§ Instruction: Once the line with "- [ ] **Predictive" is found in the entries below, repeat it and each following line exactly, up to and including the line with "### 📝 Change Log". Add no other lines.

Saved data entries:
.....
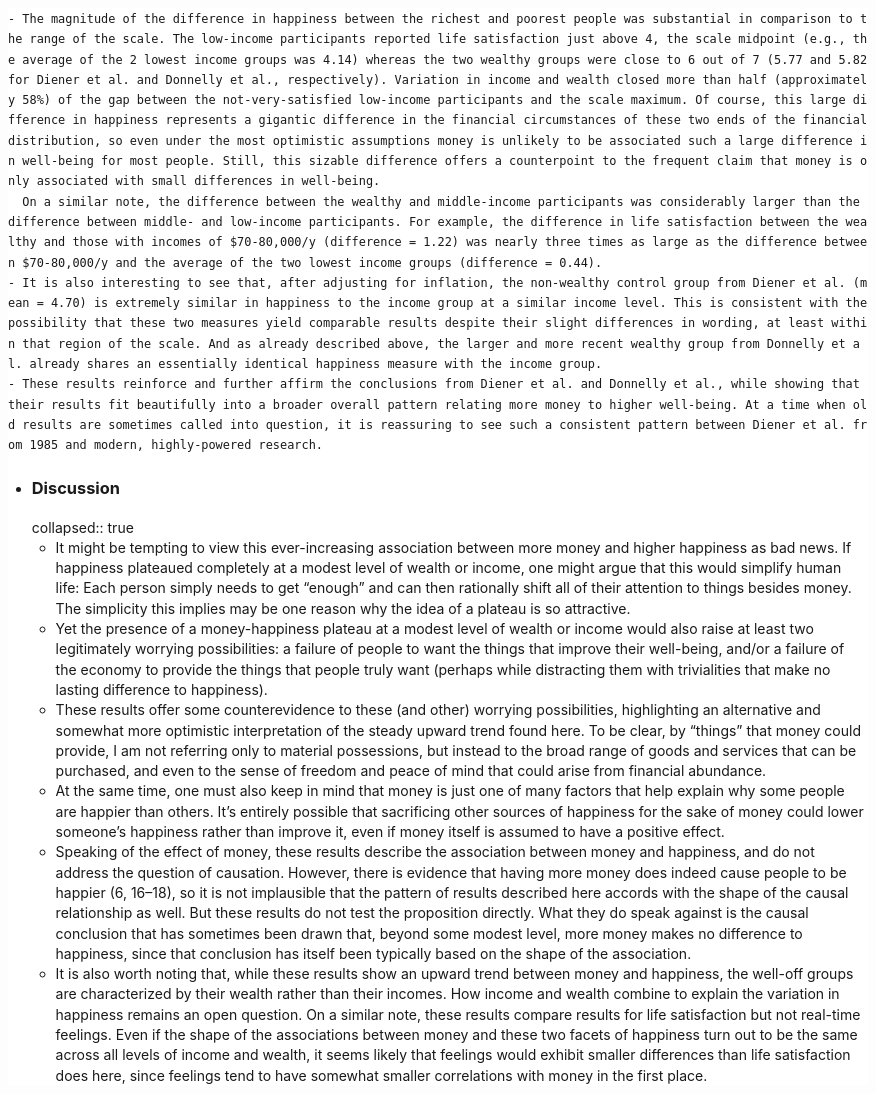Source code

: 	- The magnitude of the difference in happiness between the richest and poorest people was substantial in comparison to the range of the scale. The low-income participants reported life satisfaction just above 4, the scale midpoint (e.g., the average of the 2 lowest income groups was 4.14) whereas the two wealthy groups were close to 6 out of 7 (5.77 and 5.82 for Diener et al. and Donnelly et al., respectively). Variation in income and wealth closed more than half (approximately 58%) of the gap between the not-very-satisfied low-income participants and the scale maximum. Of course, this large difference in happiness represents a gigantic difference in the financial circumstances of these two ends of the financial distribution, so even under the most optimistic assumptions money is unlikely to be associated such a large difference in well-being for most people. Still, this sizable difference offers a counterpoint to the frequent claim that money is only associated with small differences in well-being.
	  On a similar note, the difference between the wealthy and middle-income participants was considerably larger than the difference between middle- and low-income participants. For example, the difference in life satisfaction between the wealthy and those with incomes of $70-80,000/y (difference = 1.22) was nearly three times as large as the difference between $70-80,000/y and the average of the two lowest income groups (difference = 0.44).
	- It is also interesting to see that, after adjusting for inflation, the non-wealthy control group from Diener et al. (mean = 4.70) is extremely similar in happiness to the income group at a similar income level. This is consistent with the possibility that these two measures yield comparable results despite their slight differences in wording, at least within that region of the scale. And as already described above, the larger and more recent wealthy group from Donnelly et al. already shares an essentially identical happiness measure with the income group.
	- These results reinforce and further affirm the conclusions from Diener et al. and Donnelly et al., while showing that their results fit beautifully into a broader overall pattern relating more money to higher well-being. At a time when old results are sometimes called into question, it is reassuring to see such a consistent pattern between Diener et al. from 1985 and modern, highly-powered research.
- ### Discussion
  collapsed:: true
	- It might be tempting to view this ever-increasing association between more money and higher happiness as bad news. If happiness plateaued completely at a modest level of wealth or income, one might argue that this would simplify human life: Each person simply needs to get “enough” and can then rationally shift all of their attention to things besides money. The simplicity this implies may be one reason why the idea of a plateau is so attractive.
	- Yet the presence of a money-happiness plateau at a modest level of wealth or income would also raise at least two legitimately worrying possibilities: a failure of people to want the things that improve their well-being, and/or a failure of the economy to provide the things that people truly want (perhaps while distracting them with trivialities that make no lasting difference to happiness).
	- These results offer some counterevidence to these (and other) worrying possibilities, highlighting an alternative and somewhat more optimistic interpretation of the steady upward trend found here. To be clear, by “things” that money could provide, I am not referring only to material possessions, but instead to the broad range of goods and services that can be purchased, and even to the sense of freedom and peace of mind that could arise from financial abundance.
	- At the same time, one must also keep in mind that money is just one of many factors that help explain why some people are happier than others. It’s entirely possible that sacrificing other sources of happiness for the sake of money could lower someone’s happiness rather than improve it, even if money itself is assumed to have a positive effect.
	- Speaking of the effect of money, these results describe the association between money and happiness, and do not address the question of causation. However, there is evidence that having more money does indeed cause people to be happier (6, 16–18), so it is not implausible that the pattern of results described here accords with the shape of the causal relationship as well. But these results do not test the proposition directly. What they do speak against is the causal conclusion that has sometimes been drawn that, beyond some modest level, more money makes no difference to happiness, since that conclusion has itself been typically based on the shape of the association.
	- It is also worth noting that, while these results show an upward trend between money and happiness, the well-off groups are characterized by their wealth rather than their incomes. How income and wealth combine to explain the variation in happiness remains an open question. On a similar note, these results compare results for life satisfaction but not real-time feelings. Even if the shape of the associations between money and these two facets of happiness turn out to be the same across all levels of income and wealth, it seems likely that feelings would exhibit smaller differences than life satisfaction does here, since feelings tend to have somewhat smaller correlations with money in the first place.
.....
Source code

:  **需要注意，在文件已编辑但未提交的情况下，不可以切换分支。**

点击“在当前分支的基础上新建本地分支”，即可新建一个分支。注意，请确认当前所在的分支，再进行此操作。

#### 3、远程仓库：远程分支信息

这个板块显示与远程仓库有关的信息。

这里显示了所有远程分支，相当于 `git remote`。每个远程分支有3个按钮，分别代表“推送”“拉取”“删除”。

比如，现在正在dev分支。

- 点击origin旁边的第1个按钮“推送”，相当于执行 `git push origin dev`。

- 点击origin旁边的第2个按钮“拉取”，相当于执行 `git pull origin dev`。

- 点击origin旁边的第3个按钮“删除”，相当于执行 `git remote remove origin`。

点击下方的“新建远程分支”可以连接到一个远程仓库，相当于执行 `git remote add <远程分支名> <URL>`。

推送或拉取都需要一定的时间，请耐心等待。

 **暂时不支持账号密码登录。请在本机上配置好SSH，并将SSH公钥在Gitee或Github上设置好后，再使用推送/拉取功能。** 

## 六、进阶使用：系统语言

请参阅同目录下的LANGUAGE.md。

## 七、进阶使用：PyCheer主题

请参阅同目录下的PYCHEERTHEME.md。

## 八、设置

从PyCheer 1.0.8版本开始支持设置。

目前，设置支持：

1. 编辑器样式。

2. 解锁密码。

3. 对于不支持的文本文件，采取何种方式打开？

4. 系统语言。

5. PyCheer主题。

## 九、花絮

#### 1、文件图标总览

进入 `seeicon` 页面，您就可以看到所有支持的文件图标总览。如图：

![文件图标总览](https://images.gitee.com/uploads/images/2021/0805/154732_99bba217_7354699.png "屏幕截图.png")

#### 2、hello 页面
.....
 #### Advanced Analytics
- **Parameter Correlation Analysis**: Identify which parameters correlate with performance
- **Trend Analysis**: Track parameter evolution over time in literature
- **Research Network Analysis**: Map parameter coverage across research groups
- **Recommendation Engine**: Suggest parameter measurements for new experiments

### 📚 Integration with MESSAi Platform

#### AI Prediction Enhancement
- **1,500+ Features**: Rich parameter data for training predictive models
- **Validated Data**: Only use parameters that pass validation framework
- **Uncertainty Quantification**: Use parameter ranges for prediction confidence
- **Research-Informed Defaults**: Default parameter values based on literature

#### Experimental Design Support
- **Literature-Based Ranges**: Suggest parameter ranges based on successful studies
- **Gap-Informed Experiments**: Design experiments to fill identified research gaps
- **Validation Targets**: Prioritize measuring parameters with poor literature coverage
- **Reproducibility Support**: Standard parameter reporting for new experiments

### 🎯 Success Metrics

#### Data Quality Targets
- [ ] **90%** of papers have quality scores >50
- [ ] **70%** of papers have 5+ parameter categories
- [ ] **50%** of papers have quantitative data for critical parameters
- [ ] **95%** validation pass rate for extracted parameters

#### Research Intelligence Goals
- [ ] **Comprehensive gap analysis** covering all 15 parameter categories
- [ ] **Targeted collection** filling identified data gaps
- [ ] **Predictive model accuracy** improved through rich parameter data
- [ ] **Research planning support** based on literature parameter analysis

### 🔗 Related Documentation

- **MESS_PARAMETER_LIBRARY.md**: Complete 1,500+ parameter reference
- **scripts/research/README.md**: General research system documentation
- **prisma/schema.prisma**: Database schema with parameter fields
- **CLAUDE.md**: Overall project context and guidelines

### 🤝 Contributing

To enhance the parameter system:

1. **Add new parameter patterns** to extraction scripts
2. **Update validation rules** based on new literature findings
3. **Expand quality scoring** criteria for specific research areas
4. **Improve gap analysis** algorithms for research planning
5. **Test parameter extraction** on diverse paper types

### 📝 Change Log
.....
§ Written reply:
- [ ] **Predictive model accuracy** improved through rich parameter data
- [ ] **Research planning support** based on literature parameter analysis

### 🔗 Related Documentation

- **MESS_PARAMETER_LIBRARY.md**: Complete 1,500+ parameter reference
- **scripts/research/README.md**: General research system documentation
- **prisma/schema.prisma**: Database schema with parameter fields
- **CLAUDE.md**: Overall project context and guidelines

### 🤝 Contributing

To enhance the parameter system:

1. **Add new parameter patterns** to extraction scripts
2. **Update validation rules** based on new literature findings
3. **Expand quality scoring** criteria for specific research areas
4. **Improve gap analysis** algorithms for research planning
5. **Test parameter extraction** on diverse paper types

### 📝 Change Log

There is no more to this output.